– Благодать, – говорит он, – до перемирия использование рации в качестве радиоприемника строжайше запрещалось. А теперь лови – не стесняйся. Лишь бы питание было. Ну да у меня на базе свои люди – надо будет, и подкинут «питания». Так что, Андрей, не пропадем – хороший концерт всегда послушать сможем.
– Подожди, – говорю я ему, – не хвались. Придет Куриленко и либо припишет тебе «слушание вражеской агитации», либо заберет твою рацию в политотдел и сам станет слушать.
7
Николай, как и я, лежит на своей кровати с какой-то книгой в руках. И я не пойму, то ли он читает, то ли слушает.
– Ты что читаешь? – спрашиваю я Никулина.
– Не знаю. Чепуха какая-то, – отвечает нехотя.
– А зачем читаешь? – допытываюсь я.
– Ты вот мне скажи: Шаляпин «невозвращенец», да? «Враг народа», да? «С барина белого сдерите наркомпросовцы» – помнишь, как это у Маяковского?! Ты мог у себя дома пластинки Шаляпина слушать, не опасаясь, что донесут?! А? Так-то вот. А мы тут теперь по военной рации, да из самой Москвы самого Шаляпина слушаем. Чудеса. Скоро, Андрюха, «Боже, царя храни» запоем. – И Николай засмеялся, добродушно и незлобно.
Тут прибрежные камыши и камни открыли свои тайны – мертвецы покоились плотной массой, спрессованной ударами волн. Вода – древнейший символ Жизни – примирила и уложила рядом бывших врагов, не жалевших в борьбе друг с другом самого дорогого, что у них было, – жизни!
До нашего появления здесь, говорят, 265-я дивизия полковника Андреева с ходу пыталась форсировать Сало-ярви.

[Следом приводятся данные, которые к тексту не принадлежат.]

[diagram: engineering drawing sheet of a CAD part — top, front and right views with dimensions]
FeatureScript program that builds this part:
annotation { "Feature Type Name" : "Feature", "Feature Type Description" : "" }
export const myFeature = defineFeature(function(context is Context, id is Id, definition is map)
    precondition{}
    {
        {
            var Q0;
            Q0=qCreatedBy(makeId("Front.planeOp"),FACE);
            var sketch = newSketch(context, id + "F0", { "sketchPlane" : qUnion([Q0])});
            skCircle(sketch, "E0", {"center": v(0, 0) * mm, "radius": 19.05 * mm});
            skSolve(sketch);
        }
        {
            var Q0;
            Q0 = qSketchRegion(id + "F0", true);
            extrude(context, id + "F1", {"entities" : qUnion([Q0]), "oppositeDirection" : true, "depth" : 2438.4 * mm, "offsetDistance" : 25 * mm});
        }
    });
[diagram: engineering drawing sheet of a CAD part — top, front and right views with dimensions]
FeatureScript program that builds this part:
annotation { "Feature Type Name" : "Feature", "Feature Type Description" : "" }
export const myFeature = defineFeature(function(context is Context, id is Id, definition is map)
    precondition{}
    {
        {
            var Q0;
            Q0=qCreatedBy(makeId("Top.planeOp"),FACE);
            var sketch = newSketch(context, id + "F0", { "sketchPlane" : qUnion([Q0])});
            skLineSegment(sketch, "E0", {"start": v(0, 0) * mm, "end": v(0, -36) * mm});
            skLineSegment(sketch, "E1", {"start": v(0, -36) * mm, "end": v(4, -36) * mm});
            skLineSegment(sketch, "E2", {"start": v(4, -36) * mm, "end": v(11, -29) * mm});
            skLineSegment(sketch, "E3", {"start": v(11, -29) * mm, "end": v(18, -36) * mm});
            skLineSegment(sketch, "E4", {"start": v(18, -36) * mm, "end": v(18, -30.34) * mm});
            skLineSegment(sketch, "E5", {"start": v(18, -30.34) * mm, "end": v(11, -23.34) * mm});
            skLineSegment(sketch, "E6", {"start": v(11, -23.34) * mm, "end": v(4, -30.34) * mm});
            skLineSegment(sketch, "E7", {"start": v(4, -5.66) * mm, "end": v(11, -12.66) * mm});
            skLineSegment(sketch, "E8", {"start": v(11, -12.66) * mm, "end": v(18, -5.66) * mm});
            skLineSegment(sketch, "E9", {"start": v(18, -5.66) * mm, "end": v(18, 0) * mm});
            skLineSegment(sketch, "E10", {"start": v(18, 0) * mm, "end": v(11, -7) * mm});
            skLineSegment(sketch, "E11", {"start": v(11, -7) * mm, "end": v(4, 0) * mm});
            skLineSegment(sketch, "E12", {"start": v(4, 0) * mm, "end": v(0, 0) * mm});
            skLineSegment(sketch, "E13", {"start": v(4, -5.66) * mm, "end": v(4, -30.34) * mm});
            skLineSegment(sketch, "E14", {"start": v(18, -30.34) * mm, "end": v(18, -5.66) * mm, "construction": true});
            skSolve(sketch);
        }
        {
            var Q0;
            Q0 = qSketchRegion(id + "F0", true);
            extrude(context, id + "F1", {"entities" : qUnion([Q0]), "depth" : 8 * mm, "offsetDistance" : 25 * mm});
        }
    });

Я стою на довольно высоком гранитном прибрежном валуне, а подо мной на волнах покачивается тело молодого красавца капитана в хромовых сапогах, с нетускнеющей Звездой Героя Советского Союза на шерстяной гимнастерке. И тут же почти вплотную колышутся на волнах два финна – на груди у одного из них сверкает белой и голубой эмалью крест, продетый в петлицу серого суконного мундира.
По обоюдной договоренности сторон, финны вылавливают своих мертвецов, а мы своих. Похоронные команды работают молча, не обращая внимания друг на друга и следя лишь за тем, чтобы не столкнуться и не задеть друг друга веслами…
Тут приходится касаться факта, о котором мерзко, противно, стыдно писать и говорить. Среди нашей солдатни нашлись такие люди, которые лазали по камышам еще до начала работ похоронных команд и сдирали с убитых их ордена и медали, храня в тайне свое мерзкое дело.
– А нам-то что делать? – недоумевают разведчики.
Действительно, сидеть у стереотрубы сутками и фиксировать в журнале, как по финскому берегу слоняются солдаты, вроде как бы бессмысленно.
Наблюдения, естественно, никто не снимает. Более того, в штаб полка прибыла бумага об «усилении службы наблюдения». Только серьезное отношение у разведчиков к своим обязанностям пропало.
– Как там финны? – встречает меня вопросом Николай Микулин.
– На губной гармошке играют – мелодично так, певуче, сентиментально. За душу хватает. Наши разведчики млеют.
– Ты Куприна читал? Вижу – не читал! Военная казарма – это тоска зеленая. Военный человек без войны жить не должен.
– Почему? – недоумеваю я.
– Военный человек без войны – это здоровый человек без дела!
– А выход какой? Нет выхода! Вот и спиваются военные люди.